(Page-level text extractions)
---+---
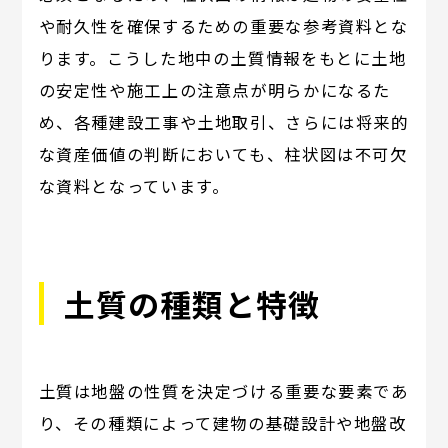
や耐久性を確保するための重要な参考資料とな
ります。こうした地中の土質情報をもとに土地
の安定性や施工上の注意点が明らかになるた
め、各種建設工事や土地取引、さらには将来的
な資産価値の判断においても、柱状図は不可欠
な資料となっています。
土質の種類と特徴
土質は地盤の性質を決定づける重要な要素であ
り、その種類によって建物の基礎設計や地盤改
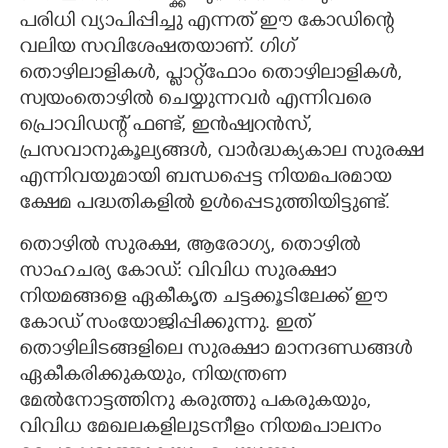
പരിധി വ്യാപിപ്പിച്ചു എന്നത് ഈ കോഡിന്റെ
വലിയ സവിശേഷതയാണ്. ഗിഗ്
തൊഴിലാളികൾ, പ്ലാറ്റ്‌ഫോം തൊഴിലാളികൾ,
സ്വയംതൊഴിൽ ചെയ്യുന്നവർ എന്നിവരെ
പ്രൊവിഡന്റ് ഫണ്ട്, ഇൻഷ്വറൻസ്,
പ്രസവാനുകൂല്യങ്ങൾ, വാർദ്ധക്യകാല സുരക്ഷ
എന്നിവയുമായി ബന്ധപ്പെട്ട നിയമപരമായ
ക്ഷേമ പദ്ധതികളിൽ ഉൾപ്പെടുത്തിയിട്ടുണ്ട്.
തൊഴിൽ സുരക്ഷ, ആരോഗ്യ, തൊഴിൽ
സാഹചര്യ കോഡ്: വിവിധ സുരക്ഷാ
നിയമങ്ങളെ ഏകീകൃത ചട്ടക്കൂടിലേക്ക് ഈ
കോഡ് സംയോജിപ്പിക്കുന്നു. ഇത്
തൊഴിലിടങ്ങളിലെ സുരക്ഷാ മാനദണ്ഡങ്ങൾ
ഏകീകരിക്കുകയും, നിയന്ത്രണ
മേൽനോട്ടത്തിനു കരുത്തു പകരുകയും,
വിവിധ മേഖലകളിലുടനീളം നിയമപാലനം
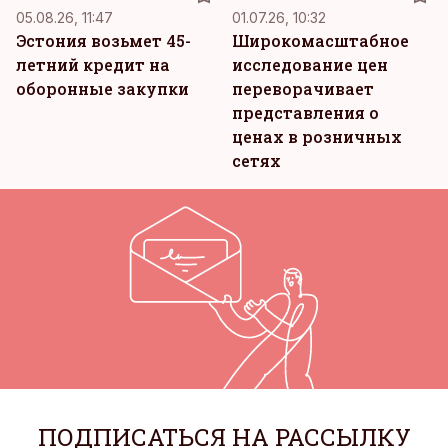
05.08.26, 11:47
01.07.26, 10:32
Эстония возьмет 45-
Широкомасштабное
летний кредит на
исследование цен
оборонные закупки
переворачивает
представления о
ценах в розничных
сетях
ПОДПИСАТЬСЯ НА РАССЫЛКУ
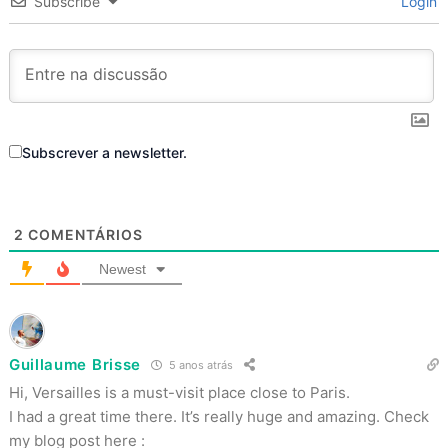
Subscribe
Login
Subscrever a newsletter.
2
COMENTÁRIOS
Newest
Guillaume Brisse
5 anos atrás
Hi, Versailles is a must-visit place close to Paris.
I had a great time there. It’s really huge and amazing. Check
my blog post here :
---+---
_Instruction_.
Every entry above needs to be copied exactly, apart from its pictures.

_Result for this exercise_.
や耐久性を確保するための重要な参考資料とな
ります。こうした地中の土質情報をもとに土地
の安定性や施工上の注意点が明らかになるた
め、各種建設工事や土地取引、さらには将来的
な資産価値の判断においても、柱状図は不可欠
な資料となっています。
土質の種類と特徴
土質は地盤の性質を決定づける重要な要素であ
り、その種類によって建物の基礎設計や地盤改
പരിധി വ്യാപിപ്പിച്ചു എന്നത് ഈ കോഡിന്റെ
വലിയ സവിശേഷതയാണ്. ഗിഗ്
തൊഴിലാളികൾ, പ്ലാറ്റ്‌ഫോം തൊഴിലാളികൾ,
സ്വയംതൊഴിൽ ചെയ്യുന്നവർ എന്നിവരെ
പ്രൊവിഡന്റ് ഫണ്ട്, ഇൻഷ്വറൻസ്,
പ്രസവാനുകൂല്യങ്ങൾ, വാർദ്ധക്യകാല സുരക്ഷ
എന്നിവയുമായി ബന്ധപ്പെട്ട നിയമപരമായ
ക്ഷേമ പദ്ധതികളിൽ ഉൾപ്പെടുത്തിയിട്ടുണ്ട്.
തൊഴിൽ സുരക്ഷ, ആരോഗ്യ, തൊഴിൽ
സാഹചര്യ കോഡ്: വിവിധ സുരക്ഷാ
നിയമങ്ങളെ ഏകീകൃത ചട്ടക്കൂടിലേക്ക് ഈ
കോഡ് സംയോജിപ്പിക്കുന്നു. ഇത്
തൊഴിലിടങ്ങളിലെ സുരക്ഷാ മാനദണ്ഡങ്ങൾ
ഏകീകരിക്കുകയും, നിയന്ത്രണ
മേൽനോട്ടത്തിനു കരുത്തു പകരുകയും,
വിവിധ മേഖലകളിലുടനീളം നിയമപാലനം
05.08.26, 11:47
01.07.26, 10:32
Эстония возьмет 45-
Широкомасштабное
летний кредит на
исследование цен
оборонные закупки
переворачивает
представления о
ценах в розничных
сетях
ПОДПИСАТЬСЯ НА РАССЫЛКУ
Subscribe
Login
Subscrever a newsletter.
2
COMENTÁRIOS
Newest
Guillaume Brisse
5 anos atrás
Hi, Versailles is a must-visit place close to Paris.
I had a great time there. It’s really huge and amazing. Check
my blog post here :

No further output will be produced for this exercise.